- [TREŚĆ DOKUMENTU]
Hrabia Baltimore zgładził już wampira, który zniszczył mu życie. Koniec pierwszego tomu to było ukoronowanie długiego cierpienia mężczyzny. Zło pokonane, zemsta dokonana, nic tylko świętować i na spokojnie opłakiwać zmarłych. Nic bardziej mylnego. W tle majaczył kolejny przeciwnik, dużo potężniejszy, niż prastary krwiopijca. To przez niego Baltimore nie mógł zaznać spokoju w objęciach śmierci.

- [POLECENIE 1] Kogo według tekstu o hrabim Baltimore zgładził już hrabia?
- [POLECENIE 2] Podejmij tekst o hrabim Baltimore w miejscu, w którym się kończy, i dopisz jego dalszy ciąg.

- [REKORDY DANYCH]
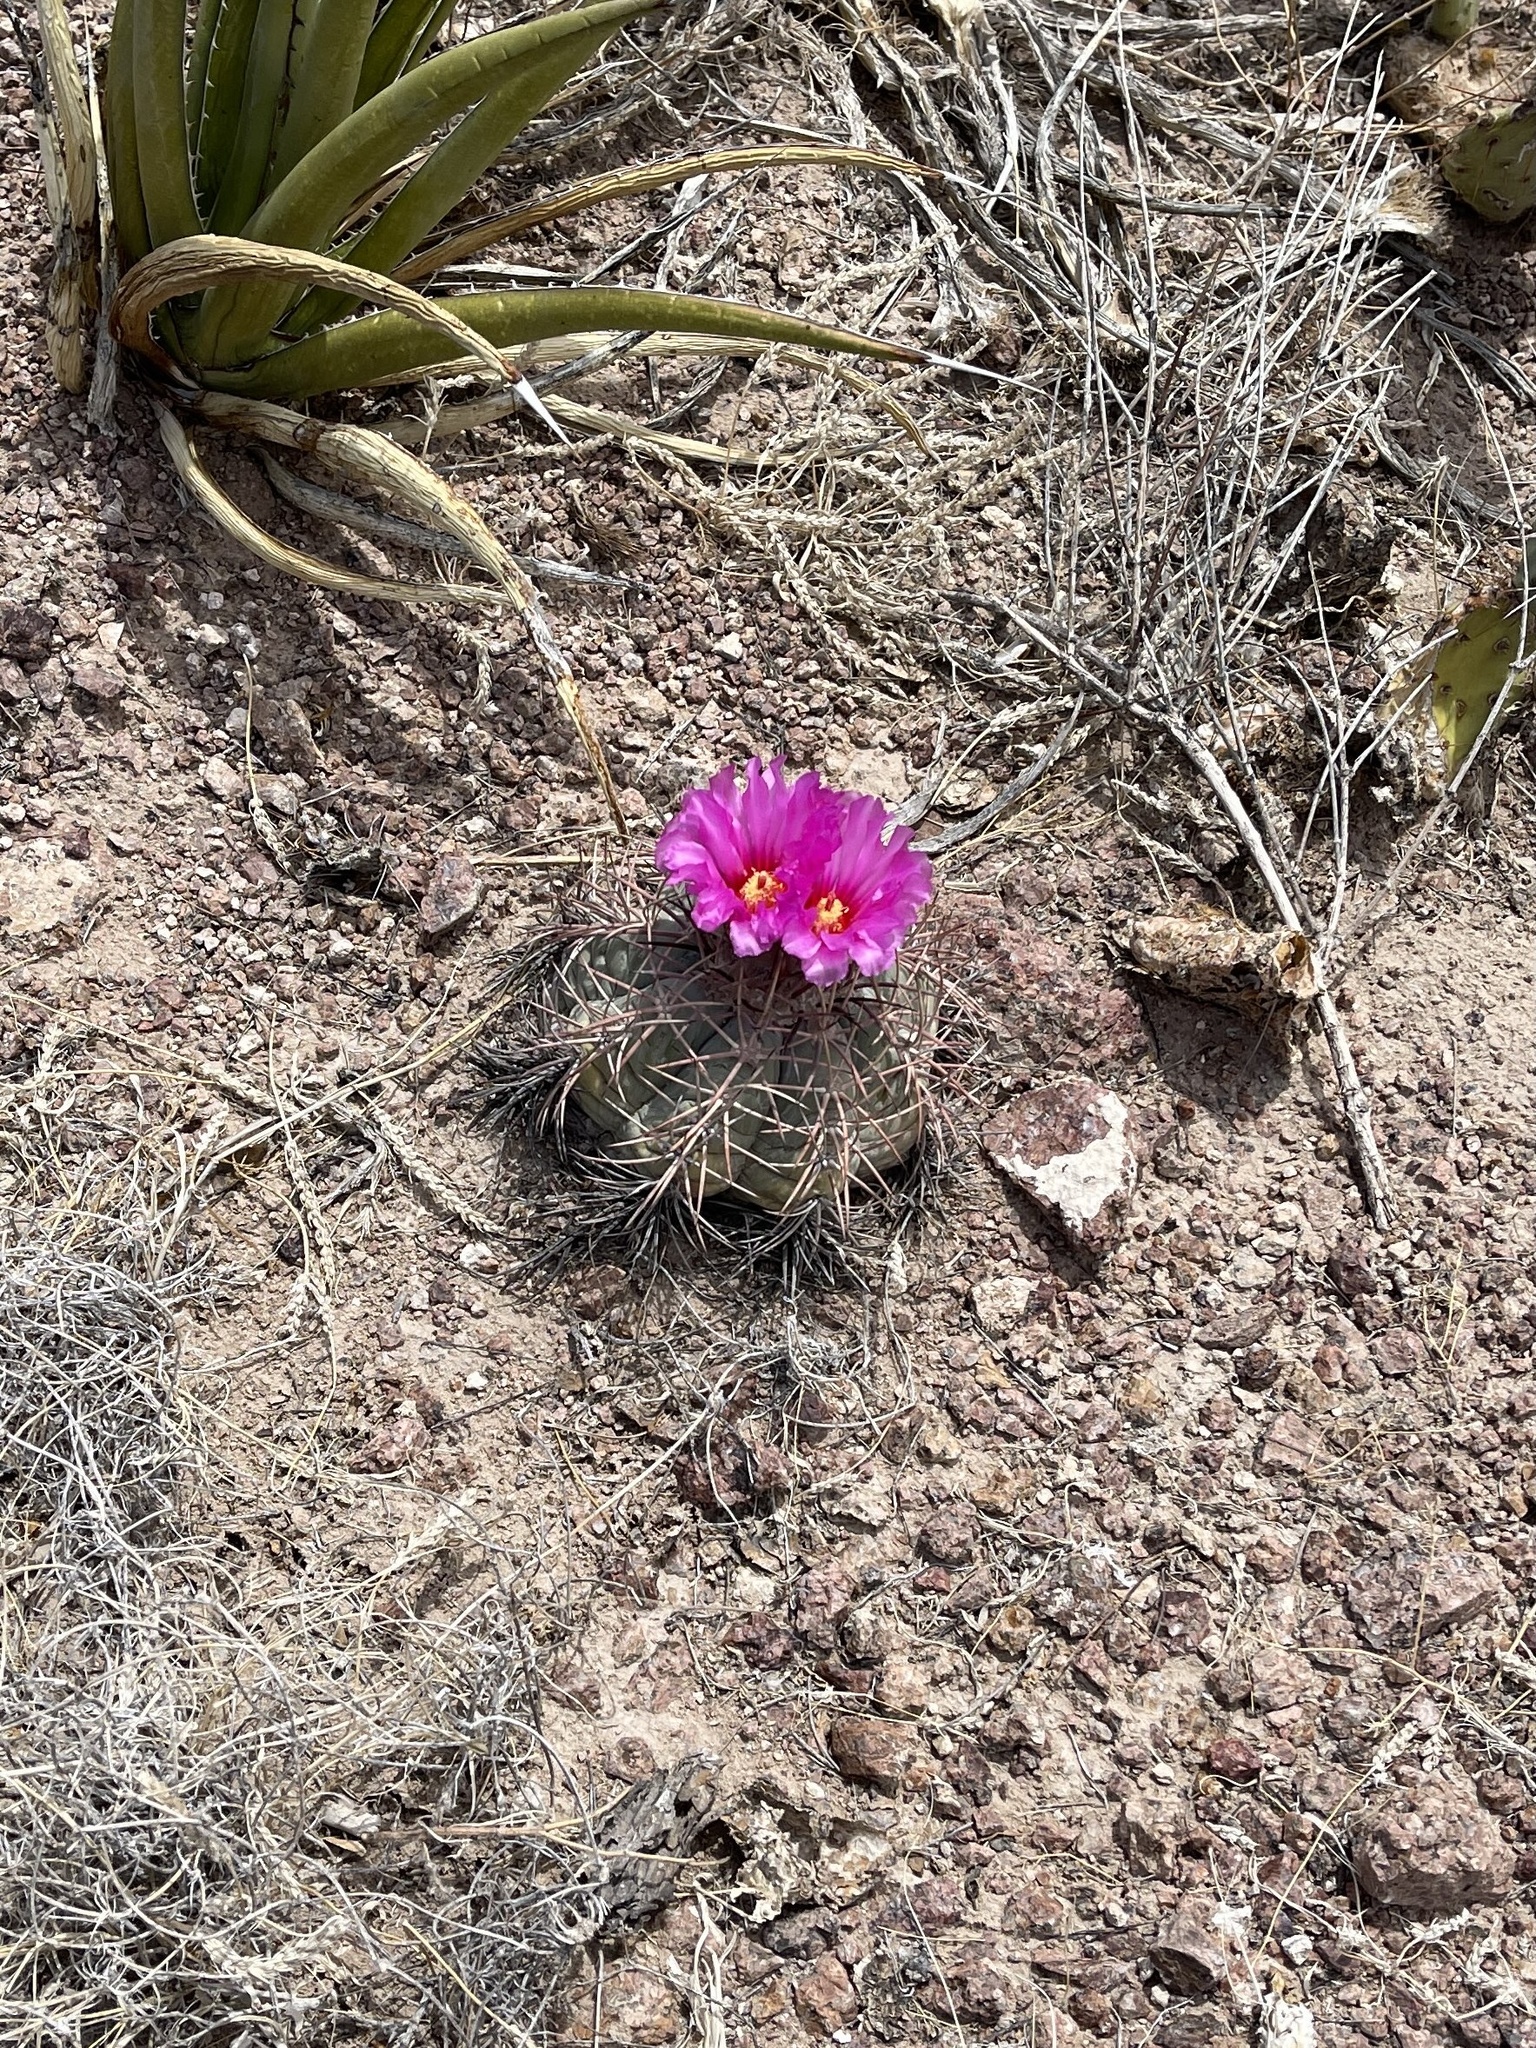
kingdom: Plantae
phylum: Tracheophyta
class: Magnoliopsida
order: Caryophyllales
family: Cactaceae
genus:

- [POPRAWNA ODPOWIEDŹ 1] Wampira, który zniszczył mu życie.

- [POPRAWNA ODPOWIEDŹ 2]
Sytuacja jest tak poważna, że tytułowy bohater porzucił samotną krucjatę i zebrał drużynę! Jej skład to mieszanka żołnierzy i uczonych, których kiedyś dotknęło coś bardzo dramatycznego. Były to wydarzenia tak dewastujące ludzką psychikę, że można się pod nimi załamać, lub starać się pokonać plugastwo, nawet jeżeli nie ma się dużych szans na sukces. Ludzie w otoczeniu Baltimore’a mogą stracić już tylko własne życie, a i to chętnie oddadzą jeżeli pociągną za sobą do grobu jakąś poczwarę.
Ale na co taka ekipa samobójców?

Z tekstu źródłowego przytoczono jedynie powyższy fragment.